- Stored data
_ _ _
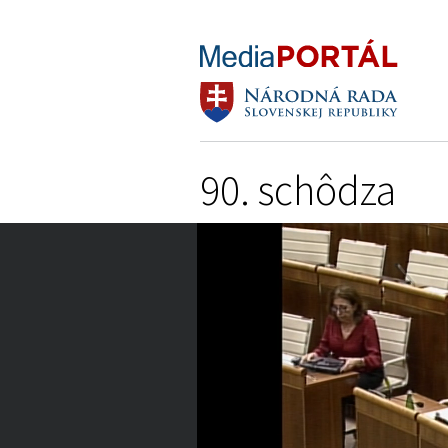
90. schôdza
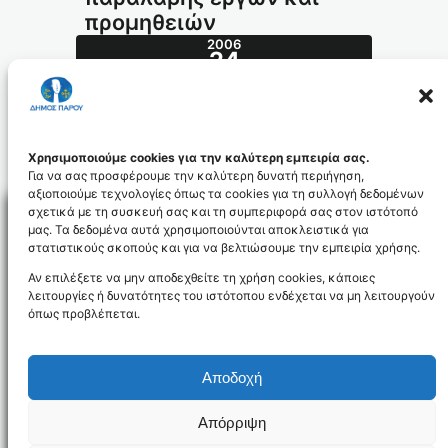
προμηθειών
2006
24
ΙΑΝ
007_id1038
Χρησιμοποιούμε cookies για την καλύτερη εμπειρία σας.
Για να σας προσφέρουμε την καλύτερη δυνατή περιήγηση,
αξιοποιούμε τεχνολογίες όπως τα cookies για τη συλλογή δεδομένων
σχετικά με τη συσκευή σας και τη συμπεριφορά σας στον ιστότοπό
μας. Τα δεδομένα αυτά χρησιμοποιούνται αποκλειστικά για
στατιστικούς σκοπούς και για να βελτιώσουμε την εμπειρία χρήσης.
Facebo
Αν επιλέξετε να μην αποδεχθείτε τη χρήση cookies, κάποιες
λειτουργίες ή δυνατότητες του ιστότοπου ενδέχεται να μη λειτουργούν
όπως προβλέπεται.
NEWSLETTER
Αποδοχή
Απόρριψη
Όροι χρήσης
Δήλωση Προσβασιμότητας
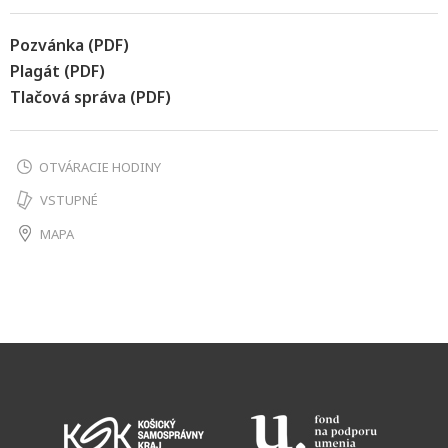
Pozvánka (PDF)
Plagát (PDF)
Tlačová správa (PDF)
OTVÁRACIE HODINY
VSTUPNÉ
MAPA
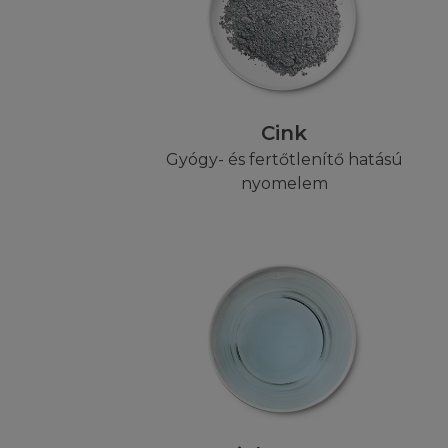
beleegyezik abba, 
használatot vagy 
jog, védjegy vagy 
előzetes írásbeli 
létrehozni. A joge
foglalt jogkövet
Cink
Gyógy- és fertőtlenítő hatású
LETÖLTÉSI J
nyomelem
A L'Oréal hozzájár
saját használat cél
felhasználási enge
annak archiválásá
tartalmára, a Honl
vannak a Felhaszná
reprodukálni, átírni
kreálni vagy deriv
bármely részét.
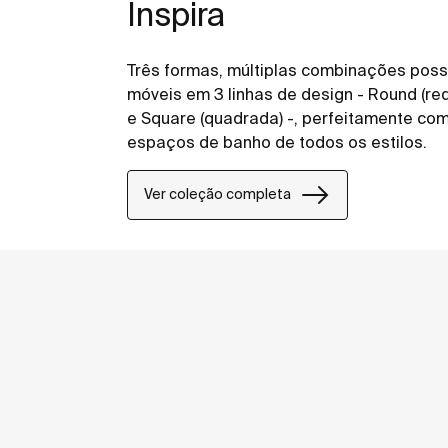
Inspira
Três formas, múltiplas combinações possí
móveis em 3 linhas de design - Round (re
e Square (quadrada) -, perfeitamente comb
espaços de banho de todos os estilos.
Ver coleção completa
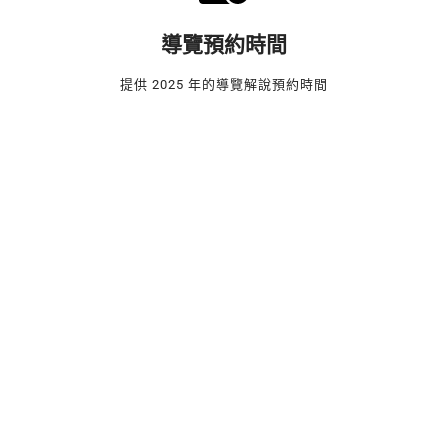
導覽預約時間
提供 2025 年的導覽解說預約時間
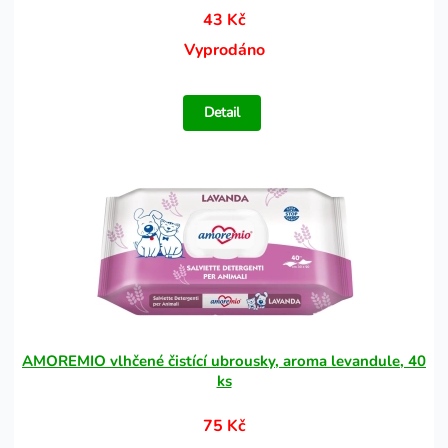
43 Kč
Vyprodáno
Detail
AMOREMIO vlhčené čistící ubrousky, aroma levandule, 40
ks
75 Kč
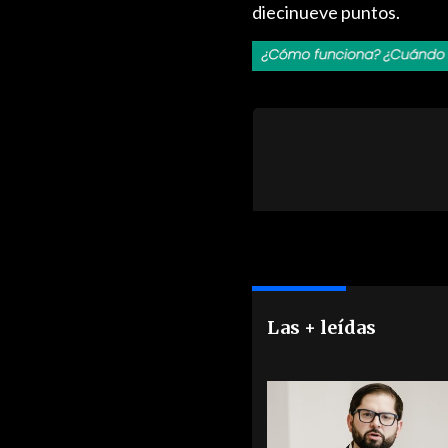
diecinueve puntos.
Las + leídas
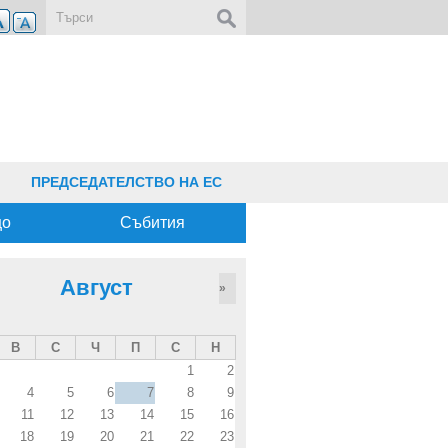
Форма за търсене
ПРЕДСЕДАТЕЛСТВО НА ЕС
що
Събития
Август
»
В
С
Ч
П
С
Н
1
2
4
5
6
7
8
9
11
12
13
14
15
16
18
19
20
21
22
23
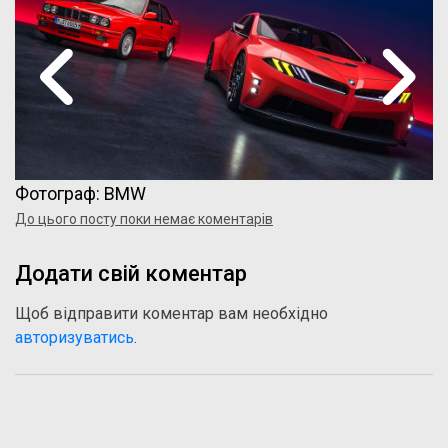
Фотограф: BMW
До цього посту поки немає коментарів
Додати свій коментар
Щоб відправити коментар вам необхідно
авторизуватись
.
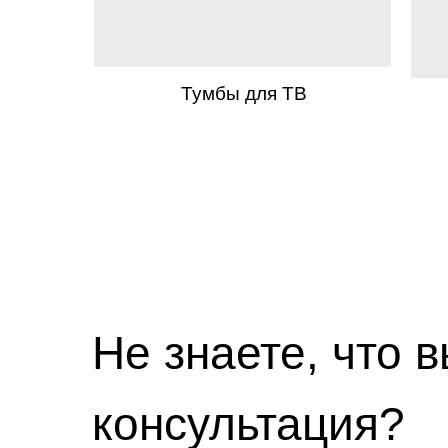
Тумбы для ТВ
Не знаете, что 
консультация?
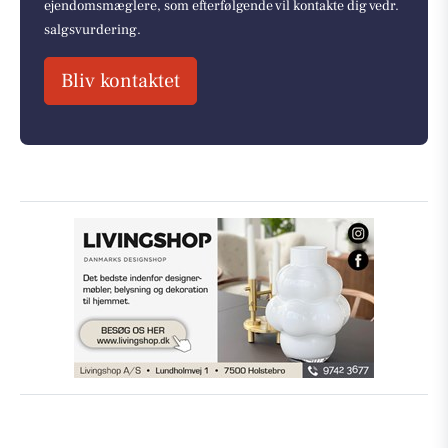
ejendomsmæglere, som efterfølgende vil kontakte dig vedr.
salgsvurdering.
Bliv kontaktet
_ _ _
- Work required
Render as a numbered list the lines of the entries from the one containing "ejendomsmæglere, som efterfølgende" through the end of the entries, omitting any blank lines.

- Finished exercise
1. ejendomsmæglere, som efterfølgende vil kontakte dig vedr.
2. salgsvurdering.
3. Bliv kontaktet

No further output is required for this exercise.